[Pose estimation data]
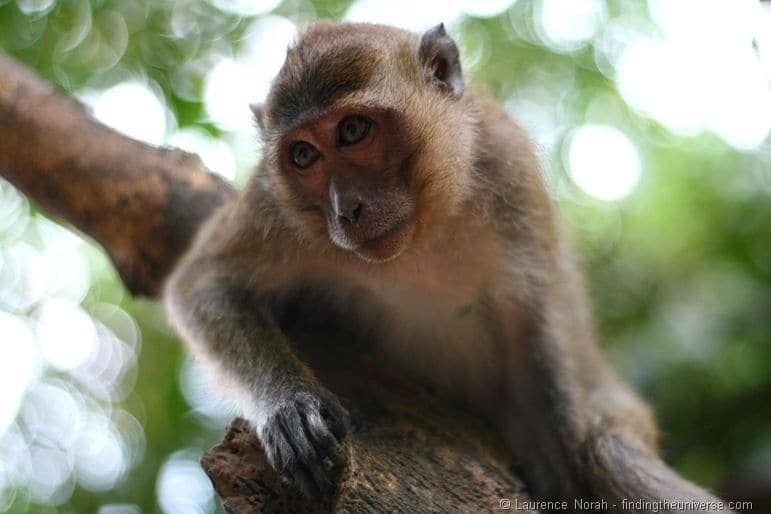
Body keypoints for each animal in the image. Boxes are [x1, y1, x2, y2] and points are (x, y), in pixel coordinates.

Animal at [166, 20, 732, 508]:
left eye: (353, 130)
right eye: (303, 155)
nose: (346, 209)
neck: (423, 231)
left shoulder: (508, 171)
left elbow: (532, 333)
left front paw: (563, 472)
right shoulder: (275, 206)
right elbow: (204, 283)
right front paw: (287, 406)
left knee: (607, 447)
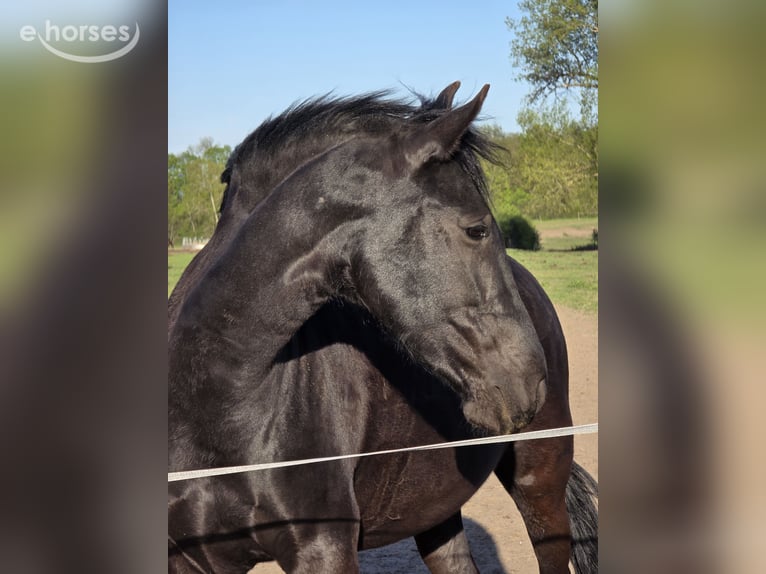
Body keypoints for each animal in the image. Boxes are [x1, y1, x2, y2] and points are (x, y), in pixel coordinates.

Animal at [168, 82, 598, 574]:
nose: (529, 379)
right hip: (433, 507)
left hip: (540, 481)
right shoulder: (191, 558)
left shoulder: (324, 548)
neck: (217, 399)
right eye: (476, 229)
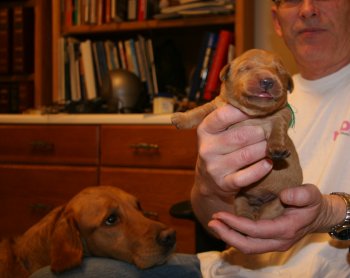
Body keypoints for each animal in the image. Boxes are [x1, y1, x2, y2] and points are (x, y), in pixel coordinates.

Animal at [172, 48, 304, 220]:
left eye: (279, 71)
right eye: (246, 68)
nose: (267, 81)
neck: (252, 114)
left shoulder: (281, 116)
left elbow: (278, 130)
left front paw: (277, 149)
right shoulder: (217, 104)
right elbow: (201, 109)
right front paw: (182, 118)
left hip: (278, 202)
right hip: (240, 197)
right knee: (243, 208)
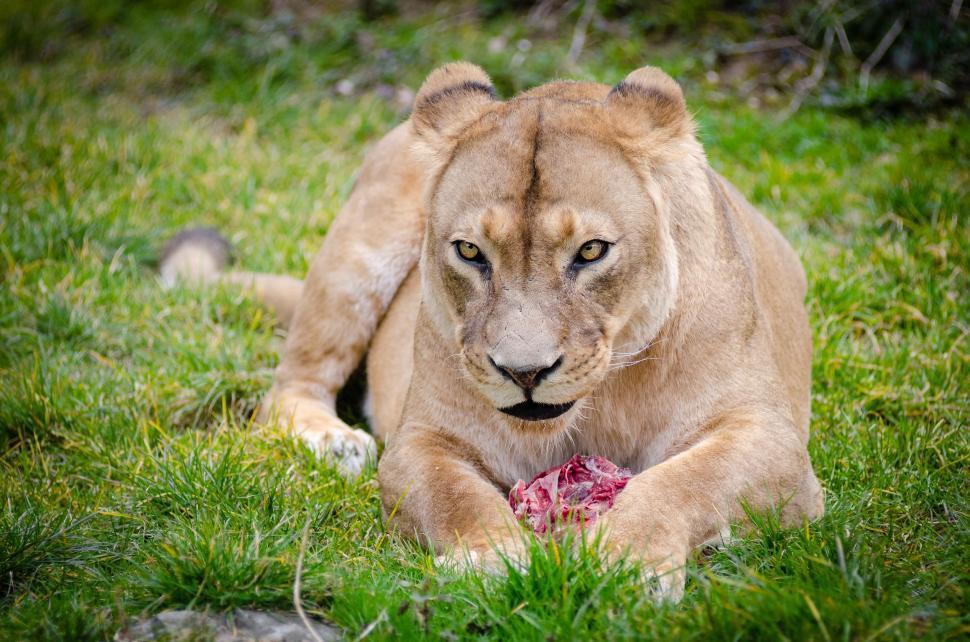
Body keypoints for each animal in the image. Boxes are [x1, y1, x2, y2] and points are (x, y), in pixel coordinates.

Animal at [161, 63, 825, 600]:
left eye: (591, 250)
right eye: (470, 251)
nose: (524, 373)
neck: (601, 400)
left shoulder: (773, 443)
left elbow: (679, 485)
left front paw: (622, 562)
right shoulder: (421, 441)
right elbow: (457, 500)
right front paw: (490, 563)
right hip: (357, 253)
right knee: (288, 387)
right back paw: (331, 440)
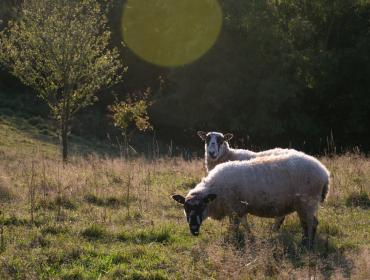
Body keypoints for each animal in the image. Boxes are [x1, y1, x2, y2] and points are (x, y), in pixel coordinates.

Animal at [171, 152, 330, 248]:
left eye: (201, 206)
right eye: (185, 208)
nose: (193, 229)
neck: (215, 191)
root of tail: (324, 173)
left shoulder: (234, 209)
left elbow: (234, 228)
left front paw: (233, 241)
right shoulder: (240, 209)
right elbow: (245, 224)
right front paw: (250, 237)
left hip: (308, 202)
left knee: (311, 224)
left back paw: (307, 245)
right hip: (304, 204)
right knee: (306, 224)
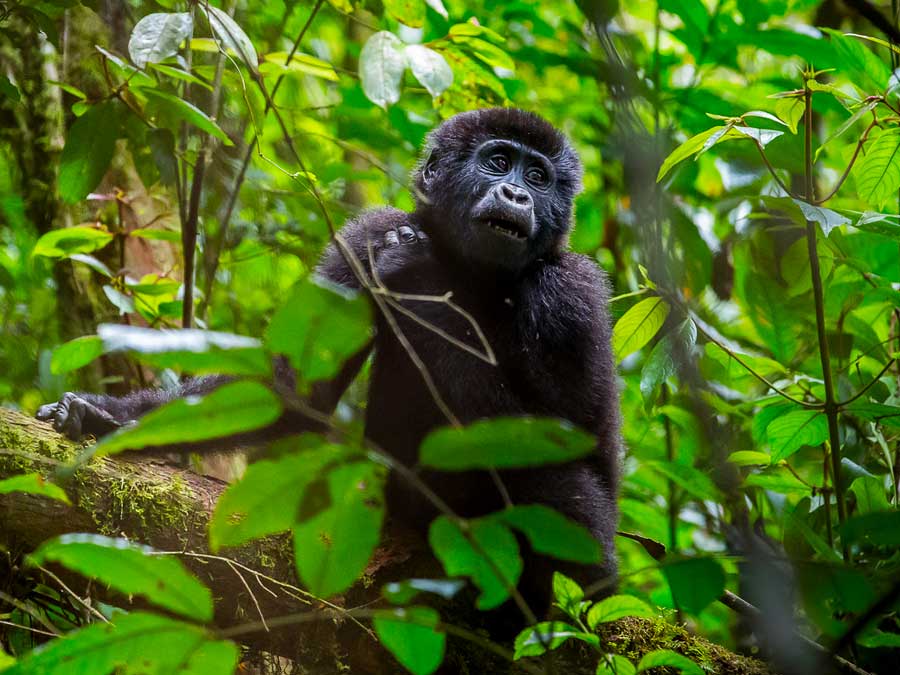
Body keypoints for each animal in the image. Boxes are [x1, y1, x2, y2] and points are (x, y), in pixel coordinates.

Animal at [38, 105, 624, 628]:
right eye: (498, 162)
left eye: (539, 177)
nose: (518, 194)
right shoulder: (366, 235)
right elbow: (293, 389)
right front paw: (106, 417)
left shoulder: (571, 291)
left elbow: (563, 431)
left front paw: (419, 276)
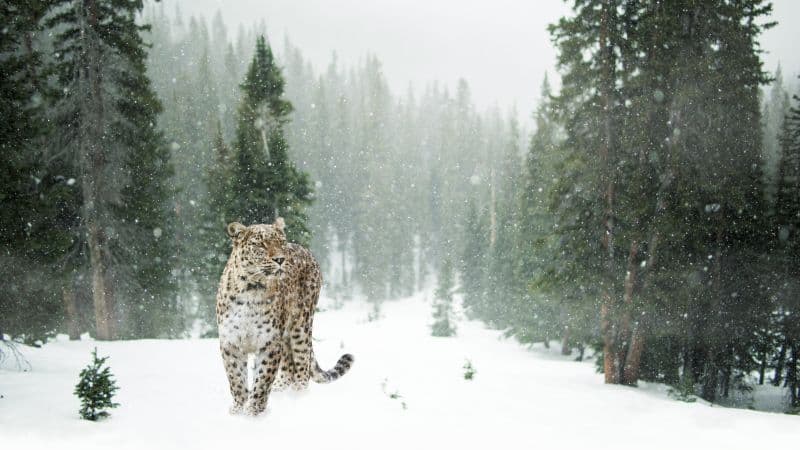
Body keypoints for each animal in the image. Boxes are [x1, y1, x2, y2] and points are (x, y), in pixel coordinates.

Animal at [216, 218, 354, 416]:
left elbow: (262, 380)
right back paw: (281, 390)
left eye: (280, 242)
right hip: (287, 335)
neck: (251, 290)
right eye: (260, 244)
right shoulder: (231, 342)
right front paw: (238, 409)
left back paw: (298, 397)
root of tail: (305, 250)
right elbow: (236, 379)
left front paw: (253, 412)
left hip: (301, 326)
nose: (280, 259)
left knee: (302, 365)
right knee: (289, 366)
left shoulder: (270, 342)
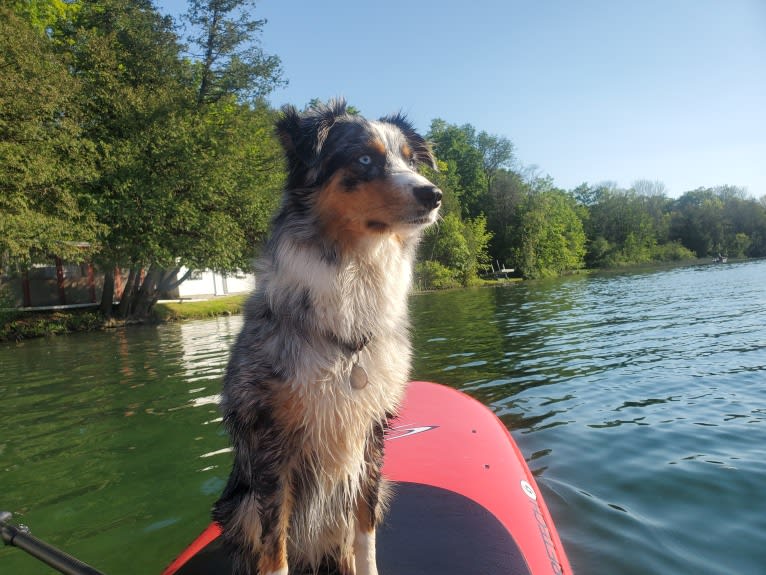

-- What you will do --
All that is wanted is the lines above between the one containing "right knee: (306, 224)" and the one containing "right elbow: (236, 379)", inclusive, restated word for word, with pictures omitted.

-- Solution to this exercise --
right knee: (306, 224)
Body keypoints for each animal in the image. Boxes are [x1, y1, x2, y2] and points are (x, y), in pixel coordinates.

Animal at [38, 105, 624, 628]:
right eye: (498, 162)
left eye: (539, 177)
nose: (518, 194)
right shoulder: (366, 235)
right elbow: (293, 389)
right front paw: (106, 417)
left shoulder: (571, 291)
left elbow: (563, 431)
left front paw: (419, 276)
Body keypoints for each animal in the image. Boxes are [x1, y1, x2, y2] and points are (x, y), in pixel coordinates.

Animal at [216, 218, 354, 416]:
left elbow: (262, 380)
right back paw: (281, 390)
left eye: (280, 242)
right hip: (287, 335)
neck: (251, 290)
right eye: (260, 244)
right shoulder: (231, 342)
right front paw: (238, 409)
left back paw: (298, 397)
root of tail: (305, 250)
right elbow: (236, 379)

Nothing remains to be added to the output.